The theme for this year’s Children’s Mental Health Week is “Action Makes a Difference”, and it emphasizes that children and young people with mental health issues “also benefit from access to services and timely, family-centred, youth-guided, and culturally appropriate supports. “, says the proclamation.
The involvement and partnership of family members as well as the care and treatment of children and young people are key to achieving positive outcomes.
Boston was the first community in Massachusetts to mark Children’s Mental Health Week with a proclamation. Lynn was the second. Now, communities across the North Shore are participating.
“May is Mental Health Month, and the first week of May we celebrate children’s mental health,” said Dalene Basden, director of family and community engagement at the Justice Resource Institute (JRI).
The color of Mental Health Month is green with a green ribbon, an international symbol of mental health awareness. According to Basden, High Rock Tower has been lit green for the past few years to mark the week, but this year the lights aren’t working.
Basden said as soon as the lights start working, the Central Square tower and underpass will be illuminated to help raise awareness.
“And so Mental Health Month began; it’s to raise awareness and end the stigma,” said Johanna Rodriguez, Multicultural Outreach Coordinator at the Parent/Professional Advocacy League (PPAL).
The discussion began with two of the youth panel members, who have faced a mental health crisis before in their lives, presenting their stories of how they managed to recover.
“There were a lot of difficulties.

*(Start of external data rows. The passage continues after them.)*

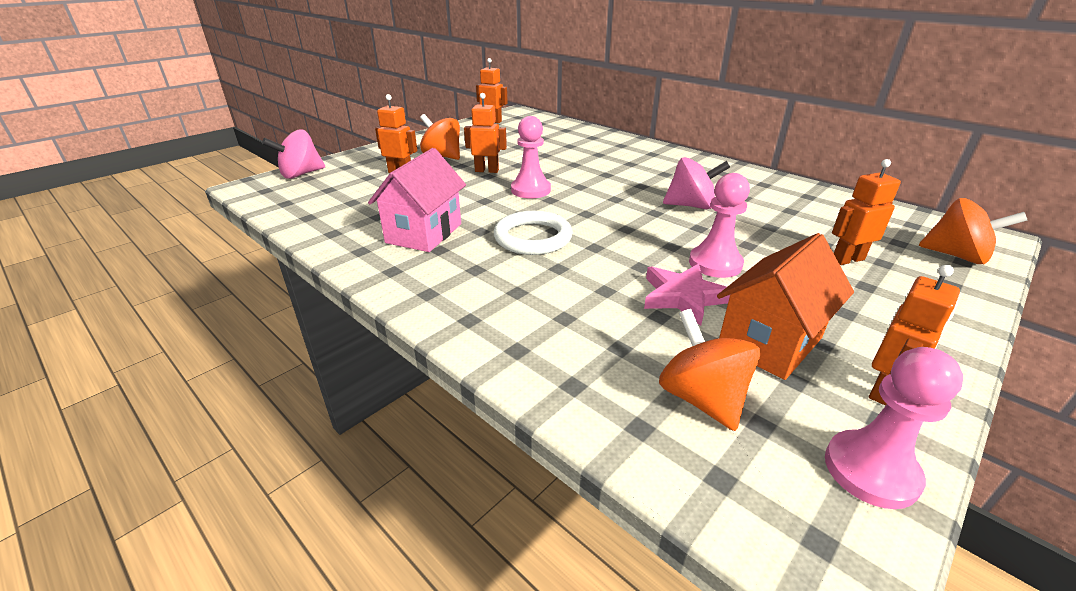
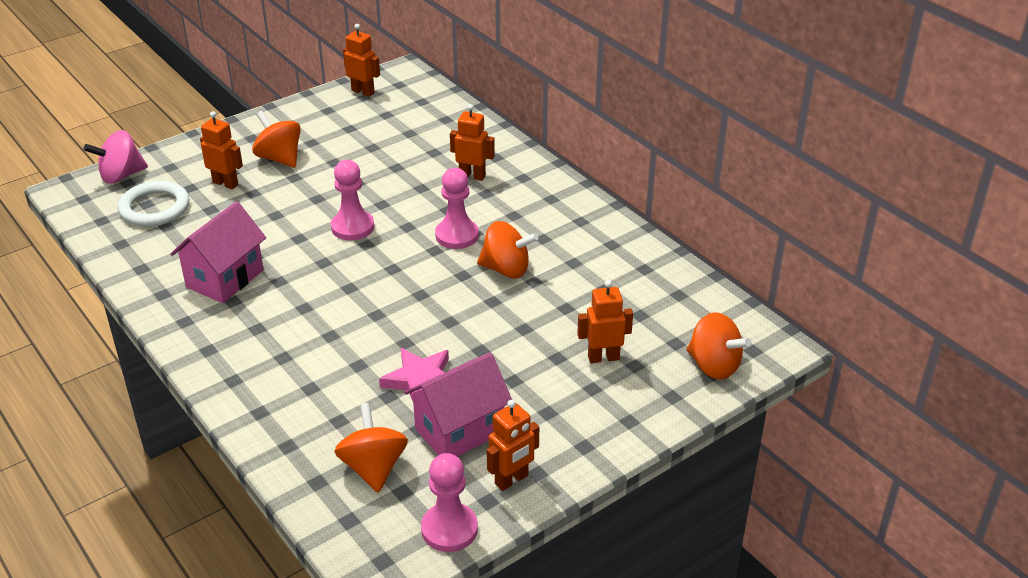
camera: 10 degrees right, 5 degrees up
(487, 170) = (319, 190): orange robot -> orange robot (472, 176)
(533, 237) = (324, 296): white ring -> white ring (154, 208)
(691, 206) = (506, 269): pink spinning top -> orange spinning top
(715, 263) = (475, 347): pink pawn -> pink pawn (457, 235)
(769, 342) = (459, 431): orange house -> pink house

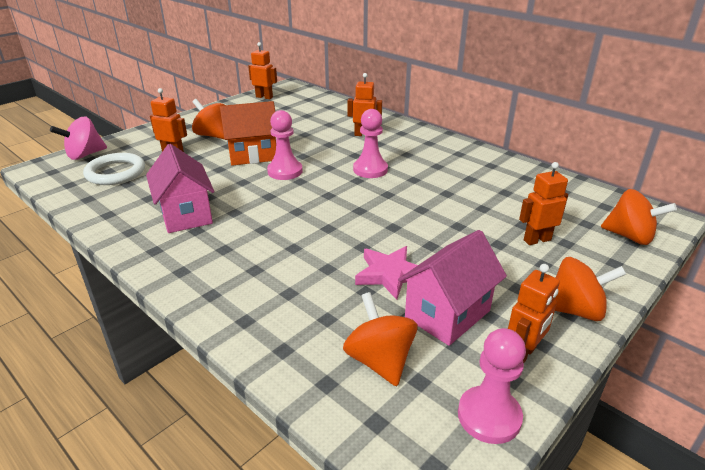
camera: 10 degrees left, 5 degrees down
(225, 278) = (186, 215): pink house -> pink house turned 45 degrees counterclockwise
(321, 197) = (252, 155): none -> orange house
(506, 269) = (420, 187): orange spinning top -> orange spinning top (575, 310)

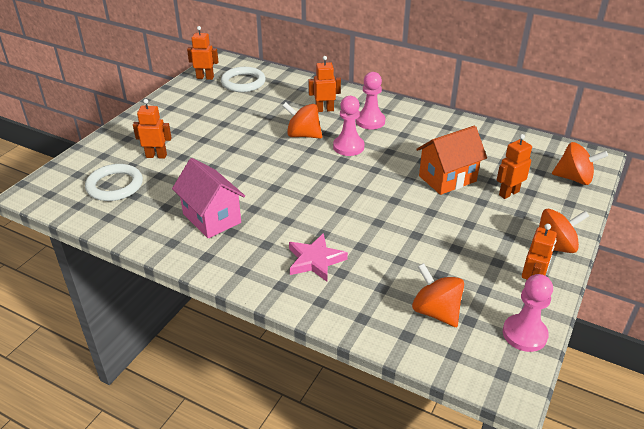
camera: 15 degrees left, 5 degrees up
(85, 155) = (68, 171): pink spinning top -> none
(213, 135) = (182, 130): orange spinning top -> orange spinning top (303, 135)
(252, 155) = (234, 147): orange house -> orange house (447, 179)
(285, 171) = (274, 160): pink pawn -> pink pawn (370, 121)
(297, 104) = (243, 82): none -> white ring
(390, 274) = (411, 242): pink star -> pink star (315, 260)
(447, 314) = (467, 267): pink house -> none

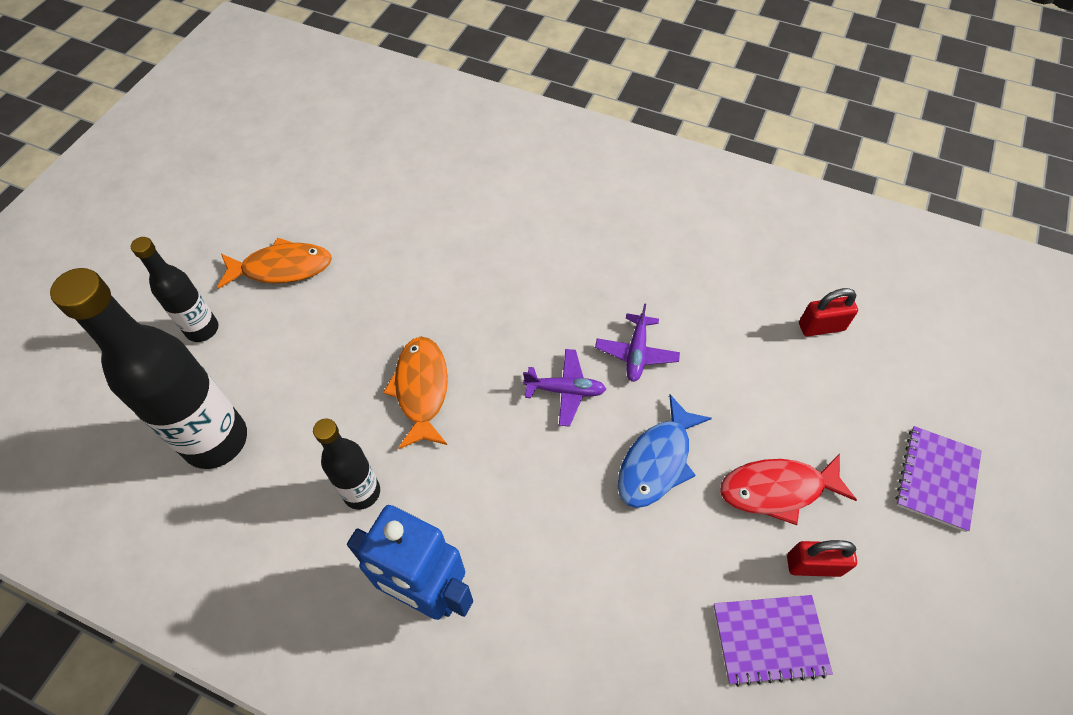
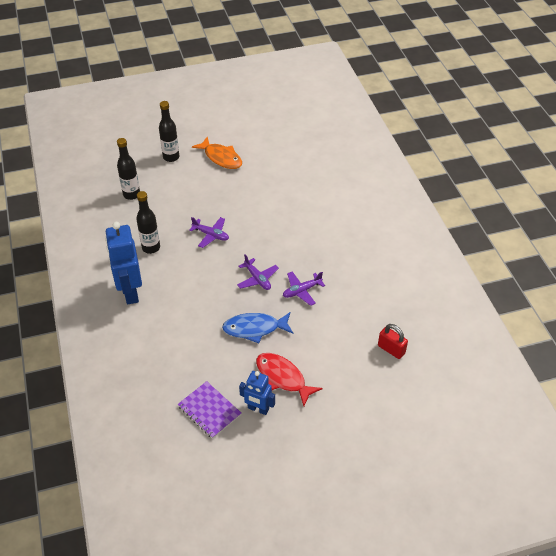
camera: 50 degrees right, 10 degrees down
(216, 440) = (131, 194): black bottle -> black bottle, size x0.56
(421, 389) = (211, 235): orange fish -> purple plane
(813, 565) = (258, 409): red padlock -> blue robot
(936, 479) = (349, 435): purple notebook -> none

I was kicked out of my house; I lost my job; I lost everything because of the explosion or the explosion of my mental health,” said Braden Romaniello.
He said he had bipolar disorder and spat on someone, the police were called and Romaniello eventually got two years probation. He said the incident could have been defused and handled better, and the police didn’t really help with his mental health crisis.
Sheldon Vibbard, who also suffered from bipolar disorder, agreed that the police did not help mediate his mental health crisis. What works, according to Romaniello, is having a team and “having people who listen.”
The Reverend Bernadette Hickman-Maynard, racial justice organizer at Essex County Community Organization (ECCO) who also co-chairs the Lynn Racial Justice Coalition, reminded the community of the All Lynn Emergency Response Team , or ALERT, which was designed to respond independently of the police in non-violent emergencies.